Chapitre 16

1. Mais innombrables sont, durant notre vie, les écarts vers le péché, et de mille façons, les Écritures nous signalent cette multitude. "Nombreux", dit le psalmiste, "sont ceux qui me poursuivent et m'oppriment" (Ps 117,157, et encore "nombreux sont ceux qui d'en haut combattent contre moi" (Ps 55,3), et beaucoup d'autres textes semblables. Eh bien, peut-être est-il possible de le dire au sens propre : nombreux sont ceux qui intriguent avec des desseins adultères pour corrompre ce qui est en toute vérité un mariage honorable et un lit nuptial sans souillure. Et s'il faut même par leur nom énumérer ces adultères, adultère la colère, adultère la cupidité, adultère l'envie, la rancune, l'inimitié, le dénigrement, la haine; et tous les vices qui sont catalogués par l'Apôtre comme "contraires à la saine doctrine" (1 Tim 1,10) sont une énumération d'adultères. Eh bien supposons qu'une femme, belle entre toutes et désirable, ait été pour ces qualités accordées en mariage à un roi, et qu'elle soit en butte aux intrigues de certains impudiques à cause de sa beauté, une telle femme les assiduités de ces corrupteurs et qu'elle les dénonce à son mari légitime, elle est chaste, n'a de regards que pour ce seul époux et les tromperies des impudiques ne trouvent pas accès près d'elle. Mais si elle cède à l'un de ces intrigants, la chasteté qu'elle garde par rapport aux autres ne la soustrait pas au châtiment, car il suffit pour sa condamnation que la couche conjugale ait été souillée par un seul. Ainsi l'âme qui vit pour Dieu ne s'éprendra d'aucune des choses qui ont pour elle une trompeuse apparence de bien, et si elle a accepté de souiller son coeur par une passion, alors elle a rompu elle aussi les clauses de son mariage spirituel. Et comme, selon l'expression de l'Écriture, "la sagesse n'entrera pas dans une âme fourbe" (Sag 1,4), ainsi peut-on dire en toute vérité : l'époux excellent ne peut venir habiter dans une âme irascible, dénigrante, ou affectée de quelque autre défaut semblable.
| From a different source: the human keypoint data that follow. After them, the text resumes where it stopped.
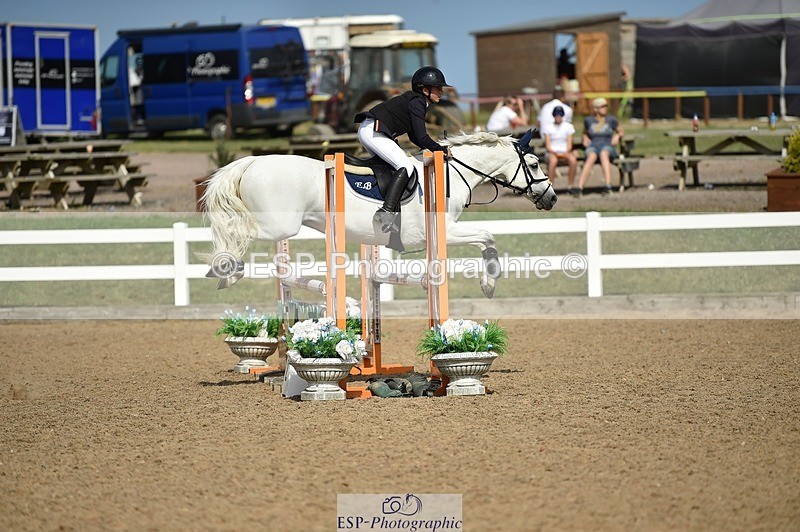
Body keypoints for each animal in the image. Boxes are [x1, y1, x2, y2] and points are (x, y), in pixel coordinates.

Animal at [201, 130, 557, 298]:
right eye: (534, 164)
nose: (551, 198)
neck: (453, 174)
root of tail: (252, 161)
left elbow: (485, 240)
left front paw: (488, 282)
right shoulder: (442, 231)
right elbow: (488, 237)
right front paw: (489, 282)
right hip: (279, 226)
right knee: (237, 231)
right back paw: (227, 271)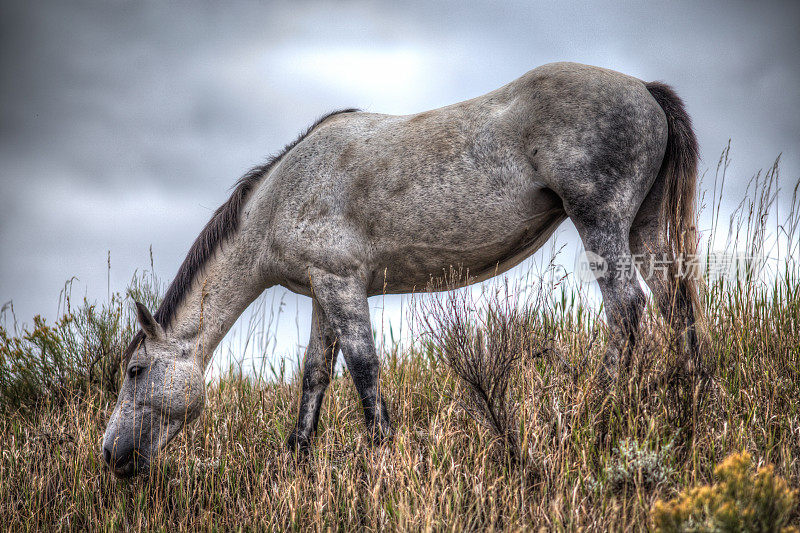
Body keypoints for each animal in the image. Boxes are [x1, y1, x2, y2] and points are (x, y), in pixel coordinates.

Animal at [101, 60, 700, 476]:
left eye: (135, 371)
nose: (109, 453)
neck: (281, 196)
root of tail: (645, 90)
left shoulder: (342, 285)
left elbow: (364, 369)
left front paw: (382, 456)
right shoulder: (324, 291)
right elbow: (315, 376)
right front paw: (297, 460)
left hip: (600, 220)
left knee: (628, 309)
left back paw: (597, 414)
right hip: (644, 227)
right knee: (677, 305)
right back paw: (689, 399)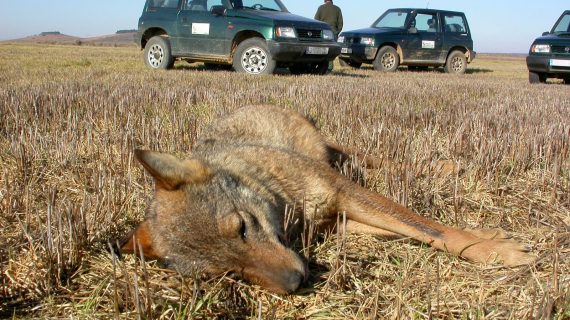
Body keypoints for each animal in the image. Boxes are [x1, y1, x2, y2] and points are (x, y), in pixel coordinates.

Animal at [120, 105, 532, 296]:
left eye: (241, 227)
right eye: (227, 273)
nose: (296, 282)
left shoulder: (342, 191)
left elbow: (430, 227)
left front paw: (497, 251)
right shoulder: (340, 222)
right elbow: (417, 233)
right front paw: (491, 243)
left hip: (332, 153)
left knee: (372, 157)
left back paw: (443, 166)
2. Qu'inventer pour accorder ensemble ce qui est étranger par nature et sans point commun ? Entends l'Apôtre enseigner qu'il n'y a aucune "union entre la lumière et les ténèbres", (2 Cor 6,14) ou entre "la justice et l'iniquité", ou, pour le dire en un mot, entre tout ce que nous concevons et nommons à propos du Seigneur, selon la diversité des points de vue considérés en lui, et tout ce que nous concevons à l'opposé dans le vice. Si donc il est impossible d'unir des choses incompatibles par nature, l'âme saisie par un vice est absolument étrangère au bien et incapable de cohabiter avec lui. Qu'apprenons-nous donc par là ? Que la vierge chaste et raisonnable doit se tenir à l'écart de toute passion qui atteint l'âme en quelque manière, et se garder pure pour l'époux qui se l'est unie légitimement, "elle qui n'a ni tache, ni rides, ni rien de tel" (Eph 5,27) : car il n'est qu'une route, droite, véritablement étroite et resserrée, qui n'admet pas les écarts d'aucun côté, et le fait d'en sortir, d'une manière et de l'autre, comporte un égal danger de chute.